The United Nations Statistics Division (UNSD) has released a report revealing the change in forest area in each country around the world since 1990. Bad news: Argentina is one of the ten countries that have lost the largest area of woodland, according to the report.
Although ostensibly ‘not too bad’ in comparison with Brazil, which has lost a whopping 531,670 square kilometers of forest area since 1990, Argentina should really be pining for its own massive loss.
Ranking the 9th worst offender, after countries like Indonesia, Nigeria and Burma, the UNSD has calculated that Argentina has lost a total of 76,810 square kilometers (a percentage change in forest area of 22.1 percent from 1990 to 2015). To put it into perspective, that is roughly the size of the province of San Luis.
The vast destruction is due to deforestation, fires and urbanization, among other causes.
Deforestation is now a global environmental problem and Argentina is contributing to it in a huge way, following in Brazil’s footsteps.

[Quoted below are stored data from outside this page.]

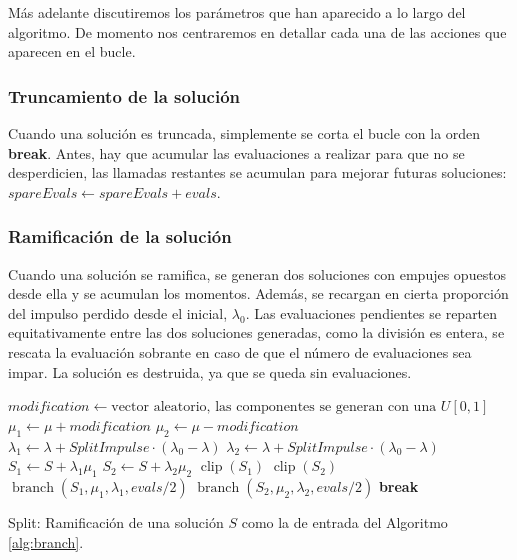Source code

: \documentclass{article}
\begin{document}
Más adelante discutiremos los parámetros que han aparecido a lo largo del algoritmo. De momento nos centraremos en detallar cada una de las
acciones que aparecen en el bucle.

\subsubsection*{Truncamiento de la solución}
Cuando una solución es truncada, simplemente se corta el bucle con la orden \textbf{break}. Antes, hay que acumular las evaluaciones a
realizar para que no se desperdicien, las llamadas restantes se acumulan para mejorar futuras soluciones: $spareEvals\gets spareEvals+evals$.

\subsubsection*{Ramificación de la solución}

Cuando una solución se ramifica, se generan dos soluciones con empujes opuestos desde ella y se acumulan los momentos. Además, se
recargan en cierta proporción del impulso perdido desde el inicial, $\lambda_0$. Las evaluaciones pendientes se reparten equitativamente
entre las dos soluciones generadas, como la división es entera, se rescata la evaluación sobrante en caso de que el número de evaluaciones
sea impar. La solución es destruida, ya que se queda sin evaluaciones.

 \begin{algorithm}[H]
	\DontPrintSemicolon %
	$modification\gets\text{vector aleatorio, las componentes se generan con una $U[0,1]$}$\;
	$\mu_1\gets \mu + modification$ 
	$\mu_2\gets \mu - modification$\;
	$\lambda_1\gets \lambda+SplitImpulse\cdot(\lambda_0-\lambda)$ 
	$\lambda_2\gets \lambda+SplitImpulse\cdot(\lambda_0-\lambda)$\;
	$S_1 \gets S+\lambda_1 \mu_1$\;
	$S_2 \gets S+\lambda_2 \mu_2$\;
	$\operatorname{clip}(S_1)$ 
	$\operatorname{clip}(S_2)$\;
	$\operatorname{branch}(S_1, \mu_1, \lambda_1, evals/2)$\;
	$\operatorname{branch}(S_2, \mu_2, \lambda_2, evals/2)$\;
	\textbf{break} 
	\caption{{\sc Split:} Ramificación de una solución $S$ como la de entrada del Algoritmo \ref{alg:branch}.}
	\label{alg:split}
\end{algorithm}
\end{document}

Whether it is part of a corporate strategy for a logging company or a byproduct of the country’s growing cities — whoever is making decisions to chop down Argentine forests is really barking up the wrong tree, not least because the UN has outlined that forests are extremely important as carbon dioxide sinks, habitats for biodiversity conservation, providers of environmental services (e.g. water), and for sustaining livelihoods and economic opportunities within developing economies.